─── EXCERPTED RECORDS

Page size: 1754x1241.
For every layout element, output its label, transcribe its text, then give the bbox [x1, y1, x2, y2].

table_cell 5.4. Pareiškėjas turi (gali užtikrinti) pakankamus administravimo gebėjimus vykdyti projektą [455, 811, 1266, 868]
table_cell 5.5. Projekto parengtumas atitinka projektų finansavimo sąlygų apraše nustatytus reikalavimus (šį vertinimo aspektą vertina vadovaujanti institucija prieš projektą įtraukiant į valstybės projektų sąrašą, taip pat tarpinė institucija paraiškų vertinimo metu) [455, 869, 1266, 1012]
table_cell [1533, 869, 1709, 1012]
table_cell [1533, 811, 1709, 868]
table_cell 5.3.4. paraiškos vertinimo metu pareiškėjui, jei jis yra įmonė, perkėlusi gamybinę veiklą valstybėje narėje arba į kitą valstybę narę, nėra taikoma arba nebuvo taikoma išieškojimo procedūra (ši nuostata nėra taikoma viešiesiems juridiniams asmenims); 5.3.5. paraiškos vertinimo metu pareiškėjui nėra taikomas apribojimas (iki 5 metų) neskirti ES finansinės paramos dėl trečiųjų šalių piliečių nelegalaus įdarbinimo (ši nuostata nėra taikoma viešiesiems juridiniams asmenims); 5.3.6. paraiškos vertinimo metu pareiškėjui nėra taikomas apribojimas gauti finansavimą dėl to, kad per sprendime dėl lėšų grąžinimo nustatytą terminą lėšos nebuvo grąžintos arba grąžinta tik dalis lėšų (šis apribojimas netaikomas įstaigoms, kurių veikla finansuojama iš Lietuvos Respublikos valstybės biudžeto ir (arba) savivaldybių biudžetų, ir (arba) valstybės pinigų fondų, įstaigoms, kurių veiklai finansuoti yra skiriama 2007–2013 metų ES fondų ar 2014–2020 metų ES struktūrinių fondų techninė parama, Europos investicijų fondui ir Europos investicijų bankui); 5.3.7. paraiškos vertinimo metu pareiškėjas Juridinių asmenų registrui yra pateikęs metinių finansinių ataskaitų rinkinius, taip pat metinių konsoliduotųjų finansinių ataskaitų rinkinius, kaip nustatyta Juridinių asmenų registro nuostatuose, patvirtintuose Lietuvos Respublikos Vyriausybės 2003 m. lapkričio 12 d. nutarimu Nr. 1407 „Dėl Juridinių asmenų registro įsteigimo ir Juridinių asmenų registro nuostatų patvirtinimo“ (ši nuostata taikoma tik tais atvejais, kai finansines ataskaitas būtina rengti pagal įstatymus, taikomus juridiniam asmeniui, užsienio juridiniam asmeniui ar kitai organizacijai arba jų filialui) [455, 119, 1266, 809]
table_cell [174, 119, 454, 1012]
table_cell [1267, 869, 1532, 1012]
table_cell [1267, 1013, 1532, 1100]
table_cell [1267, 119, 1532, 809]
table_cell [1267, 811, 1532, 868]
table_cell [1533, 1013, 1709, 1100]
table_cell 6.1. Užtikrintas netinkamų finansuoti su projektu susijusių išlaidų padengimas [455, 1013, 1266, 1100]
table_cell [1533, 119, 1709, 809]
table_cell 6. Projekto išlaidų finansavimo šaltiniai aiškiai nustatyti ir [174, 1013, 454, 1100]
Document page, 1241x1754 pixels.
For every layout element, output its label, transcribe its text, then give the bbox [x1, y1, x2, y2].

──────

● TO DO:
Copy the records above line for line, changing nothing.

● RESPONSE FOR THIS EXERCISE:
Page size: 1754x1241.
For every layout element, output its label, transcribe its text, then give the bbox [x1, y1, x2, y2].

table_cell 5.4. Pareiškėjas turi (gali užtikrinti) pakankamus administravimo gebėjimus vykdyti projektą [455, 811, 1266, 868]
table_cell 5.5. Projekto parengtumas atitinka projektų finansavimo sąlygų apraše nustatytus reikalavimus (šį vertinimo aspektą vertina vadovaujanti institucija prieš projektą įtraukiant į valstybės projektų sąrašą, taip pat tarpinė institucija paraiškų vertinimo metu) [455, 869, 1266, 1012]
table_cell [1533, 869, 1709, 1012]
table_cell [1533, 811, 1709, 868]
table_cell 5.3.4. paraiškos vertinimo metu pareiškėjui, jei jis yra įmonė, perkėlusi gamybinę veiklą valstybėje narėje arba į kitą valstybę narę, nėra taikoma arba nebuvo taikoma išieškojimo procedūra (ši nuostata nėra taikoma viešiesiems juridiniams asmenims); 5.3.5. paraiškos vertinimo metu pareiškėjui nėra taikomas apribojimas (iki 5 metų) neskirti ES finansinės paramos dėl trečiųjų šalių piliečių nelegalaus įdarbinimo (ši nuostata nėra taikoma viešiesiems juridiniams asmenims); 5.3.6. paraiškos vertinimo metu pareiškėjui nėra taikomas apribojimas gauti finansavimą dėl to, kad per sprendime dėl lėšų grąžinimo nustatytą terminą lėšos nebuvo grąžintos arba grąžinta tik dalis lėšų (šis apribojimas netaikomas įstaigoms, kurių veikla finansuojama iš Lietuvos Respublikos valstybės biudžeto ir (arba) savivaldybių biudžetų, ir (arba) valstybės pinigų fondų, įstaigoms, kurių veiklai finansuoti yra skiriama 2007–2013 metų ES fondų ar 2014–2020 metų ES struktūrinių fondų techninė parama, Europos investicijų fondui ir Europos investicijų bankui); 5.3.7. paraiškos vertinimo metu pareiškėjas Juridinių asmenų registrui yra pateikęs metinių finansinių ataskaitų rinkinius, taip pat metinių konsoliduotųjų finansinių ataskaitų rinkinius, kaip nustatyta Juridinių asmenų registro nuostatuose, patvirtintuose Lietuvos Respublikos Vyriausybės 2003 m. lapkričio 12 d. nutarimu Nr. 1407 „Dėl Juridinių asmenų registro įsteigimo ir Juridinių asmenų registro nuostatų patvirtinimo“ (ši nuostata taikoma tik tais atvejais, kai finansines ataskaitas būtina rengti pagal įstatymus, taikomus juridiniam asmeniui, užsienio juridiniam asmeniui ar kitai organizacijai arba jų filialui) [455, 119, 1266, 809]
table_cell [174, 119, 454, 1012]
table_cell [1267, 869, 1532, 1012]
table_cell [1267, 1013, 1532, 1100]
table_cell [1267, 119, 1532, 809]
table_cell [1267, 811, 1532, 868]
table_cell [1533, 1013, 1709, 1100]
table_cell 6.1. Užtikrintas netinkamų finansuoti su projektu susijusių išlaidų padengimas [455, 1013, 1266, 1100]
table_cell [1533, 119, 1709, 809]
table_cell 6. Projekto išlaidų finansavimo šaltiniai aiškiai nustatyti ir [174, 1013, 454, 1100]
Document page, 1241x1754 pixels.
For every layout element, output its label, transcribe its text, then give the bbox [x1, y1, x2, y2].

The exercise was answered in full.